Monday, October 17, 2011

Farmer Stanley

If you you thought that Wall Street's pre-crash gambling binge couldn't get any kookier, you should read Bloomberg's story on Morgan Stanley's investments in Ukrainian farm land.
Iowa native Justin Bruch marveled at the opportunity when Morgan Stanley (MS) called in late 2007 to recruit him for an unusual assignment.

The New York bank, flush with $7.5 billion in fiscal 2006 profit -- the biggest in its history -- was going to be farming 11 parcels on the steppes of Ukraine. The commodities team wanted Bruch, a redhead with meaty hands who’d been farming all his life, to manage one of them.

...Morgan Stanley gave up on farming in Ukraine in July 2009, abandoning the initiative in the middle of a harvest. It bought out its local partner, Aleksandr Mamontenko, then sold Enselco to an investment firm based in Jersey in the Channel Islands, at what people familiar with the situation say was a loss. All told, Morgan Stanley put about $30 million into Enselco through loans, according to Igor Bobrov, who was hired in 2008 to be Enselco’s chief financial officer and later became its CEO. Hugh Fraser, a London-based Morgan Stanley spokesman, says bank officials declined to comment for this story.
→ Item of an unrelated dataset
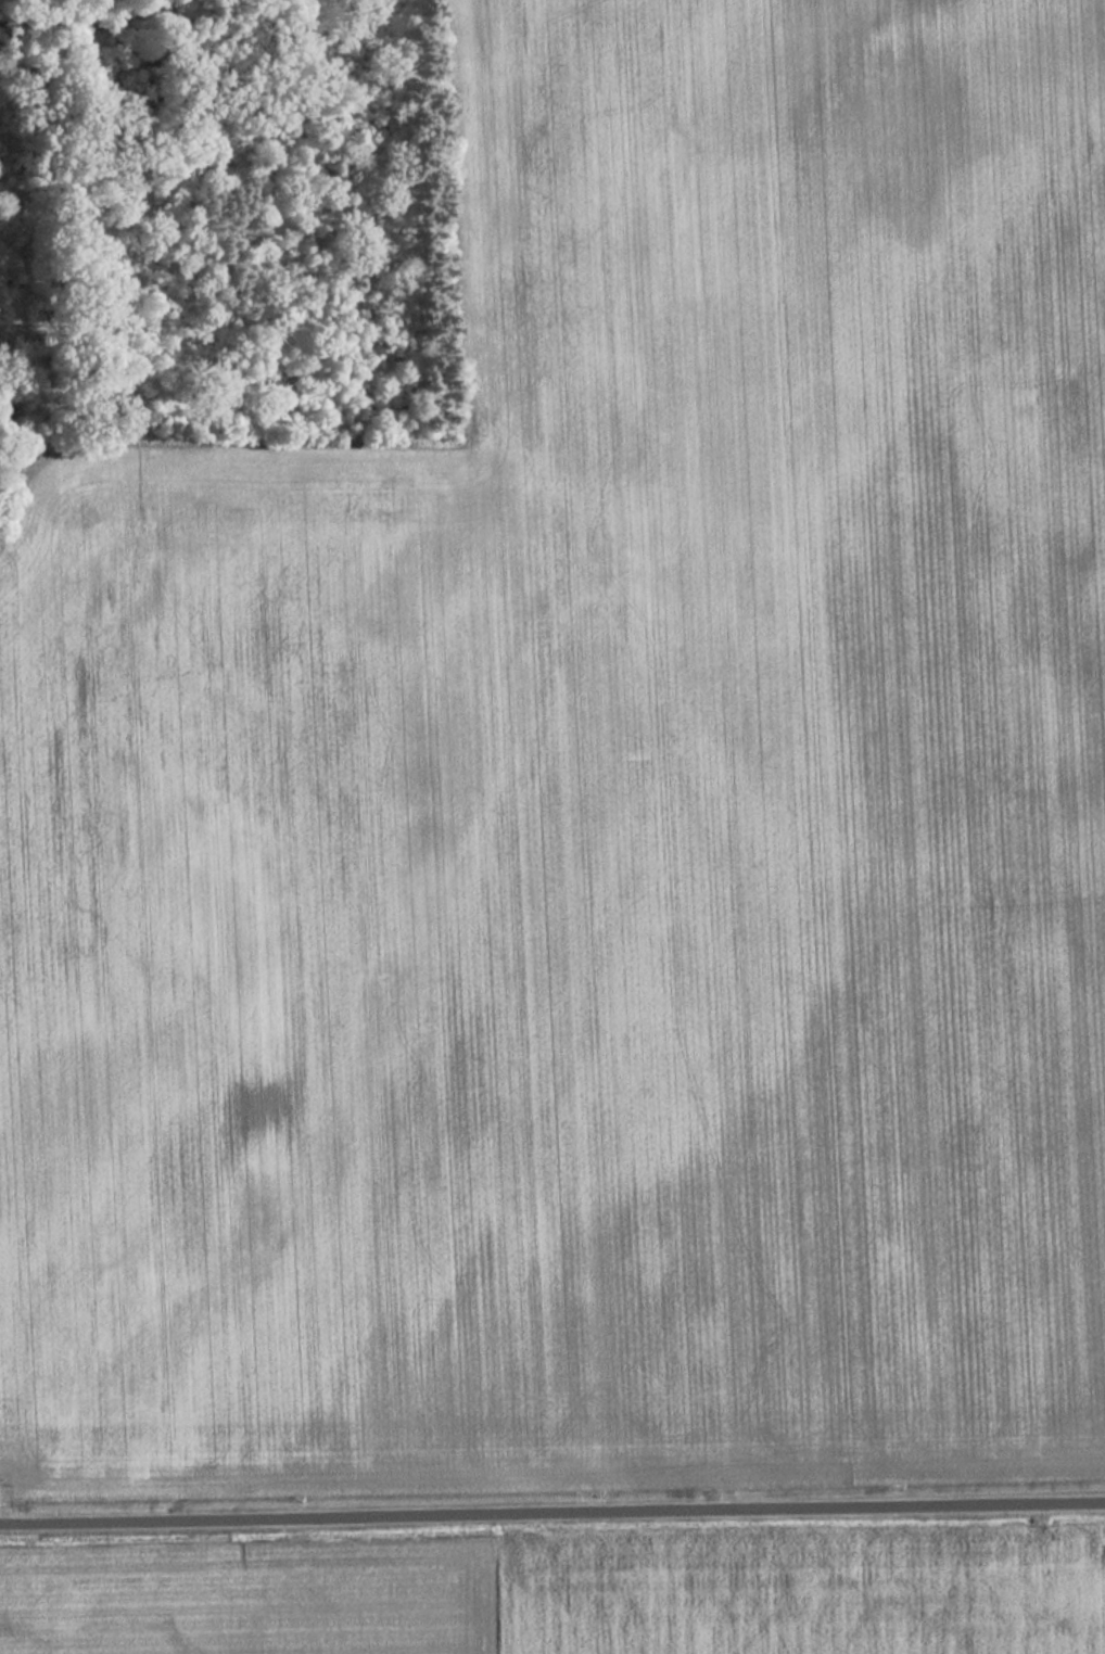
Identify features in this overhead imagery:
crop: (594, 816)
road: (552, 1514)
crop: (802, 1595)
crop: (247, 1599)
Morgan Stanley’s failed gamble in Ukraine shows how Wall Street firms, in the last gasp of a debt-fueled bull market, strayed further from their traditional business of advising companies and underwriting stock sales to embrace diverse projects with unfamiliar risks.
The story is a great example of how Wall Street, enabled by its own creative debt instruments, pursued ever more speculative returns towards the end of the financial bubble. While conservatives continue to blame the Community Reinvestment Act, Fannie Mae and Freddie Mac for these types of shenanigans, Morgan Stanley's foray into Ukrainian farming shows that none of these were necessary. An under-regulated and over-leveraged Wall Street was quite capable of causing a financial disaster on its own, thank you.